Travel technology company Amadeus, for example, has identified four types of future ‘Traveller Tribes’ after commissioning Northstar Research Partners to conduct a study of 10,345 travellers in 15 key markets. The Traveler Tribes 2033 report, the results of which will also be discussed at Arabian Travel Market – Meet the Traveler of the Future: Four New Global Traveller Tribes and How They Will Engage With Your Business. – reveals four broad traveller types:

  • Excited Experientialists, who have a “try it and see” approach to life, and with a mid- to high-income and few commitments, are well positioned to explore the world.
  • Memory Makers, who are comfortable with themselves, putting emphasis on people and on-trip experiences, but with less time for sustainability. 
  • Travel Tech-fluencers, who are the young business travellers of today. Currently on modest incomes, they are confident it will rise as they travel the world in search of opportunity.
  • Pioneering Pathfinders, who are on above-average income, enabling them to live a progressive, fast-paced life, always looking for their next big adventure.

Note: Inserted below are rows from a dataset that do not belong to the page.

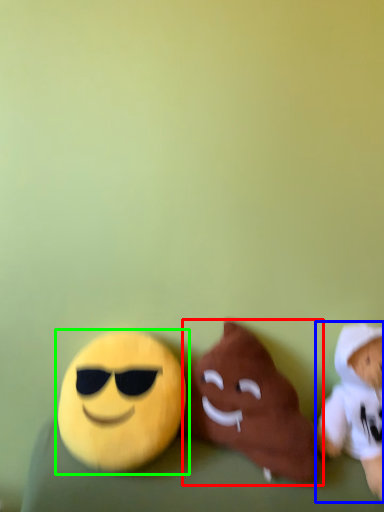
Question: Which object is the closest to the toy (highlighted by a red box)? Choose among these: toy (highlighted by a blue box) or toy (highlighted by a green box).

Choices:
 (A) toy
 (B) toy

Answer: (B)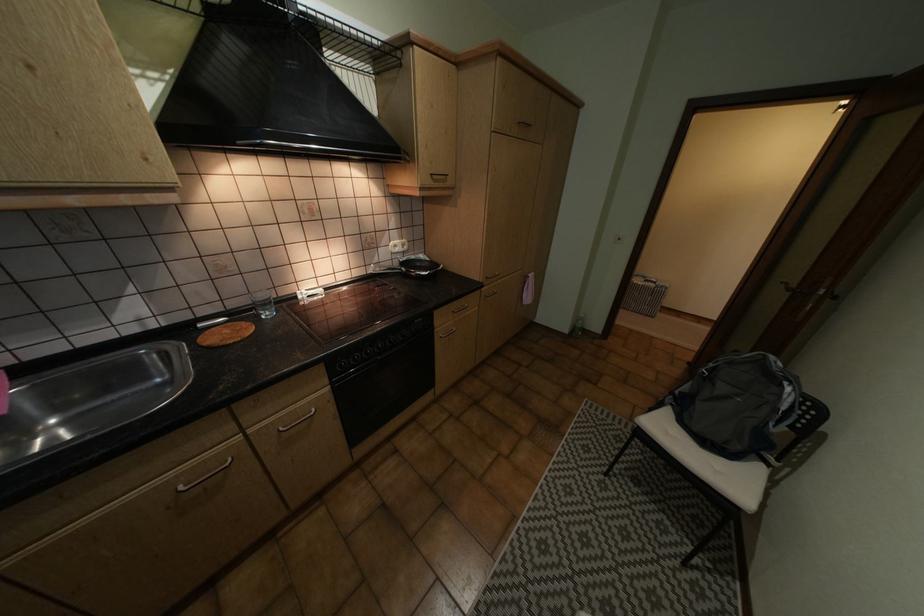
The height and width of the screenshot is (616, 924). In order to click on black pan handle in this screenshot , I will do `click(418, 265)`.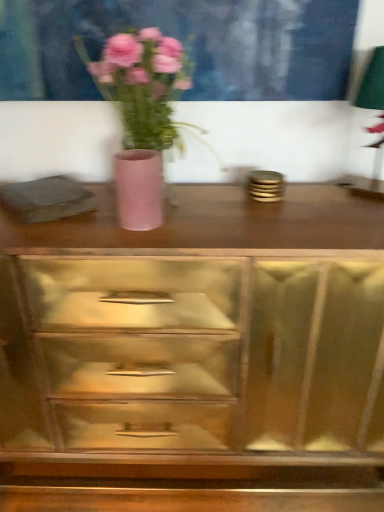
Locate an element on the screen. vacant area that is in front of pink matte vase at center is located at coordinates (148, 241).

Each have interesting implications for loyalty space, from the Excited Experientialist who doesn’t plan (and won’t wait to use their ‘points’ therefore) to the Travel Tech-fluencer whose travel purchasing decisions are dictated by sustainability credentials (82%).

Understanding what makes each of these tribes tick could play a key role in shaping the future of loyalty programmes, coming back to my point that these programmes should, quite simply, give customers what they want.